On Windows, sure. On other platforms UTF-8 is generally preferable (in my opinio...

jhallenworld · on Feb 11, 2016

Annoyingly, there is no simple user accessible UTF-8 decoder in libc. The only standard way to use iswalpha is to convert to wchar_t first.

One hack is to assume that bytes of UTF-8 encoded strings above 127 are all letters. It mostly works :-)

akira2501 · on Feb 12, 2016

> Annoyingly, there is no simple user accessible UTF-8 decoder in libc.

Am I misunderstanding you, because I've always thought that's what the mbtowc(3) family of functions was?

jhallenworld · on Feb 12, 2016

Well you are right, but these functions are not terribly fun to use. Consider a parsing function which extracts an identifier.
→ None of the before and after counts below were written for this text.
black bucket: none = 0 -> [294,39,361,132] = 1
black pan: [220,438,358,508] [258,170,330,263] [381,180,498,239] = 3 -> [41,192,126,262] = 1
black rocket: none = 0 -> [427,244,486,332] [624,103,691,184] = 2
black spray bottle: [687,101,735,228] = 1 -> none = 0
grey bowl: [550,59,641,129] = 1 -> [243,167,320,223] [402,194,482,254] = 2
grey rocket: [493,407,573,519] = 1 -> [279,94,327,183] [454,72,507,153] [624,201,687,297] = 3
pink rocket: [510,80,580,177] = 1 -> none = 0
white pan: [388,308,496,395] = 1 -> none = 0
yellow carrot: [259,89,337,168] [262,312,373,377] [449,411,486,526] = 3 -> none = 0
For ASCII it's:

    if (isalpha(*s)) {
        *d++ = *s++;
        while (isalnum(*s))
          *d++ = *s++;
    }

To use UTF-8 / Unicode should require only small changes:

    if (iswalpha(decode(&s)) {
        encode(&d, advance(&s));
        while (iswalnum(decode(&s))
            encode(&d, advance(&s));
    }

For efficiency, don't decode twice- have the decoder return a pointer to the next sequence:

    if (iswalpha(c = utf8(&s, &n))) {
        encode(&d, c);
        s = n;
        while (iswalnum(c = utf8(&s, &n))) {
            encode(&d, c);
            s = n;
        }
    }

Also should be able to match a string in line:

   if ('A' == utf8(&s, &t) && 'B' == utf8(&t, &s) && 'C' == utf8(&s, &t)) // we have 'ABC'.

sortie · on Feb 12, 2016

mbtowc isn't necessarily thread safe, it's better to recommend mbrtowc.

sortie · on Feb 12, 2016

Just use setlocale(LC_ALL, "") in main, and use mbrtowc to translate from whatever the system encoding is into the wchar_t type. There's no need to bake assumptions about the system encoding into most programs.